PESGB should not remain a peripheral voice and needs to engage critically with the undermining of our current schooling/educational system by all the main parties. We should fight for an inclusive and critical concept of education, one that seeks to challenge received wisdom. Lest we forget, Rhodes Boyson was once considered a fringe thinker, but just see how he and his colleagues’ ideas have shaped school education today: league tables, testing of primary school pupils and ‘accountability’ via constant monitoring. If you would like a more active PESGB, then please vote for me.

 

Nominated for elected member of the Executive Committee: Sharon Smith

Sharon SmithSix years ago, when I returned to study and started an Education Studies degree, I would never have been able to imagine what 2020 might look like. Not only could I have not predicted the global pandemic, but it never crossed my mind that that I would be both a 2nd year PhD research student, and that I would have been nominated for PESGB’s Executive Committee. During the last six years, I have been welcomed into a community of committed and passionate philosophers and scholars, who have helped me find ways of exploring the inclusion of disabled children within education, a topic that is very close to my own heart.

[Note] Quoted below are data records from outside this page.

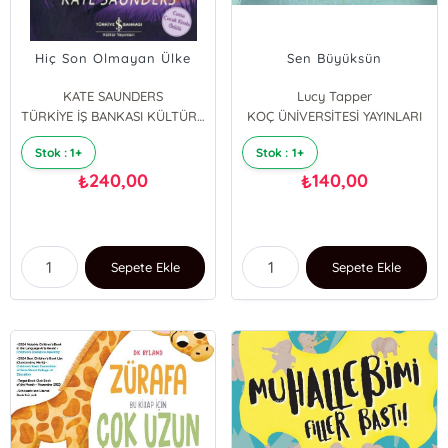
Hiç Son Olmayan Ülke
Sen Büyüksün
KATE SAUNDERS
Lucy Tapper
TÜRKİYE İŞ BANKASI KÜLTÜR YAYINLARI
KOÇ ÜNİVERSİTESİ YAYINLARI
Steve Wilson
Stok : 1+
Stok : 1+
240,00
140,00
₺
₺
Sepete Ekle
Sepete Ekle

Although I still feel I am very much at the beginning of my own personal journey, I have already gained so much from being a part of PESGB – for instance from my attendance at summer schools and annual conferences, which provided the opportunity to meet other students and academics working in the field. These events have been a valuable addition to my university experience, exposing me to a wide range of philosophical perspectives and different interpretations of theory and practice. My own research will be significantly better for having been involved in the PESGB community and all that it affords.

I have always believed that if I am able to take advantage of opportunities from being part of a group or organisation, then I should also be willing to give something back. During the last year, I have volunteered as part of the PESGB social media team, updating facebook and twitter on a daily basis. Additionally, this summer, together with a fellow philosophy of education PGR student, I organised the inaugural PESGB South-Coast branch PGR conference. Our vision was to create an inclusive and welcoming space for PGR students to share their current thinking, encouraging dialogue and networking in what can be quite a lonely time (especially during a global pandemic!). We were delighted to attract PGR students from across the world, whose attendance has enabled them to further share their work via PEGSB or build links with other researchers with similar interests. It felt such an important event to organise, and I personally found it to be an incredibly valuable and enjoyable experience too.

I feel honoured to have received this nomination for PESGB’s Executive Committee, a role which I feel would allow me to make an even greater contribution to the organisation and to the field. I can bring (gulp!) over 25 years’ marketing and communications experience, and 15 years’ of voluntary sector experience. However, I think more importantly, I would bring my recent experience as a philosophy of education student, together with my ongoing commitment to inclusion and a passion for creating spaces for those of us who are new to the field to find ways to share our work and to build a network in which we can learn together – with and from each other. Thank you to my nominators. Your support is very much appreciated.